## [Ziel A]
Beantworte anhand des Textabschnitts über den Machtkampf in Kiew diese Fragen:
(i) Wie heißt der Unabhängigkeitsplatz in Kiew?
(ii) Wie viele Opfer der Straßenkämpfe nennt der Textabschnitt?
(iii) Wer ist Übergangspräsident?

## [Textabschnitt]
Analyse: Der Machtkampf nach dem Machtkampf beginnt
Kiew (dpa) - Nach dem Sturz von Präsident Viktor Janukowitsch sieht sich die bisherige Opposition fast am Ziel. Doch die Bewegung um Julia Timoschenko könnte sich zu früh freuen. Die ersten fordern einen kompletten Neustart mit unverbrauchten Gesichtern.
Noch immer stehen die Barrikaden rund um den Maidan, den Unabhängigkeitsplatz in Kiew. Tausende sind bei Sonnenschein im Zentrum der ukrainischen Hauptstadt unterwegs. Einerseits herrscht Erleichterung, dass die oft als autokratisch empfundene Herrschaft des gestürzten Präsidenten Viktor Janukowitsch beendet ist. Andererseits ist die Trauer über die beinahe 100 Opfer der blutigen Straßenkämpfe noch immer gewaltig. Überall in der Innenstadt liegen rote Nelken zum Gedenken an die Opfer, flackern Windlichter.
Nach der Flucht Janukowitschs und der Rückkehr der Volksikone Julia Timoschenko aus der Haft hat die Revolution ihre wichtigsten Ziele erreicht. Aber viele stört nun das kompromisslose Vorgehen der bisherigen Opposition. Nach Janukowitsch lassen die neuen Machthaber wegen „Massenmordes“ fahnden.
Übergangspräsident Alexander Turtschinow, rechte Hand Timoschenkos, peitscht im Eiltempo neue Gesetze durch die Oberste Rada. „Im Vergleich mit Ihnen war der bisherige Parlamentschef Wladimir Rybak ein Superdemokrat“, schimpft der mutmaßlich neue Oppositionsführer Sergej Tigipko, Abgeordneter von Janukowitschs Partei der Regionen.

## [Zu nutzende Daten]
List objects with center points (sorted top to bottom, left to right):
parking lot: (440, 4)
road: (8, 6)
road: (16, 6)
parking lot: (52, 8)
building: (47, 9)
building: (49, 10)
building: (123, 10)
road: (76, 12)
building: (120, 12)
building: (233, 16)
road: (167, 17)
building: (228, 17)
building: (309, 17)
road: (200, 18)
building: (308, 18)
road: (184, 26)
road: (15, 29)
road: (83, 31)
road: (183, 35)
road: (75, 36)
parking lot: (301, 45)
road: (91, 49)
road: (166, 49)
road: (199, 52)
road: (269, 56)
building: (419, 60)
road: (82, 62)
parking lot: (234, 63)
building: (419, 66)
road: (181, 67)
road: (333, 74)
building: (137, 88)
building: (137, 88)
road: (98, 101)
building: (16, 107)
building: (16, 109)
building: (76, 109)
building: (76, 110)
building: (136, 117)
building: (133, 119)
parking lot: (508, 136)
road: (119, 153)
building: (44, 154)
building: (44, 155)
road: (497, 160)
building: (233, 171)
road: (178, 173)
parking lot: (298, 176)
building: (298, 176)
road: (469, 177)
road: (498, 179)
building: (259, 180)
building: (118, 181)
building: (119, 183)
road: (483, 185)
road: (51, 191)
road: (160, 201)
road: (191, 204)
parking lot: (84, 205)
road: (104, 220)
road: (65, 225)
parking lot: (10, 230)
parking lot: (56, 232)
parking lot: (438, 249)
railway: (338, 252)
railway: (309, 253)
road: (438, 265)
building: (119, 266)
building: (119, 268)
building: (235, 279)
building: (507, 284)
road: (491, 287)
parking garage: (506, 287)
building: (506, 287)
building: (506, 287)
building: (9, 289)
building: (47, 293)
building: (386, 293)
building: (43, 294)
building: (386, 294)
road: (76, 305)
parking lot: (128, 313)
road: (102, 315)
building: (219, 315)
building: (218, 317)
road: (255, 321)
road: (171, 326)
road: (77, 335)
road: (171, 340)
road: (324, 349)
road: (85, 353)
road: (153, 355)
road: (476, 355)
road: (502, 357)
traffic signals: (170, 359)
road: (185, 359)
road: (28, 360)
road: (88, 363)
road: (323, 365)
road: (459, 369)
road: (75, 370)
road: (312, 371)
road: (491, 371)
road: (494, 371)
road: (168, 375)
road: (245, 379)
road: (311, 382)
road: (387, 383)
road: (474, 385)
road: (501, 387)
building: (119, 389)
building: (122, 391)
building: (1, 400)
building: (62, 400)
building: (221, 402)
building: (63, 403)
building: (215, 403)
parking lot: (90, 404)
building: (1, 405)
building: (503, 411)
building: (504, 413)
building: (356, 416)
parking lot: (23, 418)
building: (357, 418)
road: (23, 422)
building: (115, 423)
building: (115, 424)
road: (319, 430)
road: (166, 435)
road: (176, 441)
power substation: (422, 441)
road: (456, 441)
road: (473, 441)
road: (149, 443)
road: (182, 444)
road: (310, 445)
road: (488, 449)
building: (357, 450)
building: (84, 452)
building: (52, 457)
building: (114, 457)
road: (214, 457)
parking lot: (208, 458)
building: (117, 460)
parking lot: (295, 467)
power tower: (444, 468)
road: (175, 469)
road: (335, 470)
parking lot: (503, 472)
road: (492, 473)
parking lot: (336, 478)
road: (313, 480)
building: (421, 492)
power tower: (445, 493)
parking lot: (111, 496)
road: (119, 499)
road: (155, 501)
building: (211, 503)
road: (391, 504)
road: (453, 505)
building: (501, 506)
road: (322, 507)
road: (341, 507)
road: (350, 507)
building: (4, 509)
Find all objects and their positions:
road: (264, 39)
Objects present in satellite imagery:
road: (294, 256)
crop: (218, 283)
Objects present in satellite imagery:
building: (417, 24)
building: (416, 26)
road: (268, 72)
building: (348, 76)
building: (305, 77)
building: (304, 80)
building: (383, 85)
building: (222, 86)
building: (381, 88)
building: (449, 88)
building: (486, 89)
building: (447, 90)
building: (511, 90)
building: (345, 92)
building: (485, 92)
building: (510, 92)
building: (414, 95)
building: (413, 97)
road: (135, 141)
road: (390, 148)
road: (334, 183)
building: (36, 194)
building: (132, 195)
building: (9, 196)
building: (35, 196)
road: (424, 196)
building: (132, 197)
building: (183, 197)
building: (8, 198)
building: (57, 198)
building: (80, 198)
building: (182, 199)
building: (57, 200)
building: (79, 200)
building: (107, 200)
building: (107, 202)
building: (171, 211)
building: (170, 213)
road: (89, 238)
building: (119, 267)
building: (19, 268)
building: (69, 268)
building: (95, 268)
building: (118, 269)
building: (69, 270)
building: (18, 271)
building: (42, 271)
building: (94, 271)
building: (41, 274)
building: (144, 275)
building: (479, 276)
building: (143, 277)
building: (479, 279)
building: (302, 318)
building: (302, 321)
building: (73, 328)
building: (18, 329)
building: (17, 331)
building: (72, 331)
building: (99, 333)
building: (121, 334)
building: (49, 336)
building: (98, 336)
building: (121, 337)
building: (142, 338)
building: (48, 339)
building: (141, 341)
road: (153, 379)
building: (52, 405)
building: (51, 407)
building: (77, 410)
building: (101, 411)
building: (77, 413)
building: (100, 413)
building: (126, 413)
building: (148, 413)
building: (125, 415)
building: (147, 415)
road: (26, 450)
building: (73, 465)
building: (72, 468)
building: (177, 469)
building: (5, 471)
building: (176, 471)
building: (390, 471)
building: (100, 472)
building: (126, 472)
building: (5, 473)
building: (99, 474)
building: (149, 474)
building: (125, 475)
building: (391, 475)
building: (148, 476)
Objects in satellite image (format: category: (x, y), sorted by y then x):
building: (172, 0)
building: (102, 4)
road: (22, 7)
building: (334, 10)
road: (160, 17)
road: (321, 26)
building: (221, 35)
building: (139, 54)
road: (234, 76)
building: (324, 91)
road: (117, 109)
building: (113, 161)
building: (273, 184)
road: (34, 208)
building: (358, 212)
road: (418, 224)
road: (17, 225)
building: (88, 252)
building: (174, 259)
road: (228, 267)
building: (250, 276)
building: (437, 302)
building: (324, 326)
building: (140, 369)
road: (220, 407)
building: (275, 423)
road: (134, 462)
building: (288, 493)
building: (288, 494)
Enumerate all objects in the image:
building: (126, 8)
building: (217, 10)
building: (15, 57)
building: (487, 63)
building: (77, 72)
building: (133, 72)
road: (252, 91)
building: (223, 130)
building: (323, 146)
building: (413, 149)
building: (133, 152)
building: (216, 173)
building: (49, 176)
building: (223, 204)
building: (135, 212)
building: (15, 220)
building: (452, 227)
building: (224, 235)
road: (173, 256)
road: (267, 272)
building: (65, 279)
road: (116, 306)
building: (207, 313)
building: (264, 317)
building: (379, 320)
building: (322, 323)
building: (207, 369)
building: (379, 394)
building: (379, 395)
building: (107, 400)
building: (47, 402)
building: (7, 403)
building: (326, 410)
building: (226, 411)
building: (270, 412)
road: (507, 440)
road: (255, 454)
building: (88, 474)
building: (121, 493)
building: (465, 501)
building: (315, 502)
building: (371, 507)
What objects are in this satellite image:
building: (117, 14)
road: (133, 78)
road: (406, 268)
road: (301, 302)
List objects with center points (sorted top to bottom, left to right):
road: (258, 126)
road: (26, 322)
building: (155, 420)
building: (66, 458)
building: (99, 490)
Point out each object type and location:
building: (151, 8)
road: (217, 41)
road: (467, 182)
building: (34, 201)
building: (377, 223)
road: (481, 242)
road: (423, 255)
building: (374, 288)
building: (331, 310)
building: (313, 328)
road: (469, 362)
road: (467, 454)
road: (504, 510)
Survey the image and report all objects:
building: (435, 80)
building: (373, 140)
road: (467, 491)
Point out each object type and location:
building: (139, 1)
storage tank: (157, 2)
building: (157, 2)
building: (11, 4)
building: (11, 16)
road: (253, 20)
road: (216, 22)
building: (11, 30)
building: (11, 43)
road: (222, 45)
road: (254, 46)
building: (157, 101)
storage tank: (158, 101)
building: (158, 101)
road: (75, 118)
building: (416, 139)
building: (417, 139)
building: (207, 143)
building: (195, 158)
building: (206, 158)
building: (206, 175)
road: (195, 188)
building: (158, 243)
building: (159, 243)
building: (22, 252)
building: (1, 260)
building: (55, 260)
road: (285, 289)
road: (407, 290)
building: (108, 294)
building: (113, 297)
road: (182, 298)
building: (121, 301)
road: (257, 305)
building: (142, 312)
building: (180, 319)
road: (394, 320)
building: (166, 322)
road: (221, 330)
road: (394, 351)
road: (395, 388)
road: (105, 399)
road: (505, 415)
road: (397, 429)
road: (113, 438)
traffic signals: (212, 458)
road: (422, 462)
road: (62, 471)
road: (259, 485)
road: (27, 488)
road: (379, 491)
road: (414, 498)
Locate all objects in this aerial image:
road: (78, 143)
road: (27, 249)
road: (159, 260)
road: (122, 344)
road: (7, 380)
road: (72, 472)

## [Ziel B]
Schreibe aus den Datensätzen den Abschnitt ab, der mit ihrer ersten Zeile beginnt und mit der Zeile endet, die „building: (233, 16)“ enthält. Beide Zeilen gehören dazu.

## [Ergebnis A]
(i) Maidan
(ii) Beinahe 100
(iii) Alexander Turtschinow

## [Ergebnis B]
List objects with center points (sorted top to bottom, left to right):
parking lot: (440, 4)
road: (8, 6)
road: (16, 6)
parking lot: (52, 8)
building: (47, 9)
building: (49, 10)
building: (123, 10)
road: (76, 12)
building: (120, 12)
building: (233, 16)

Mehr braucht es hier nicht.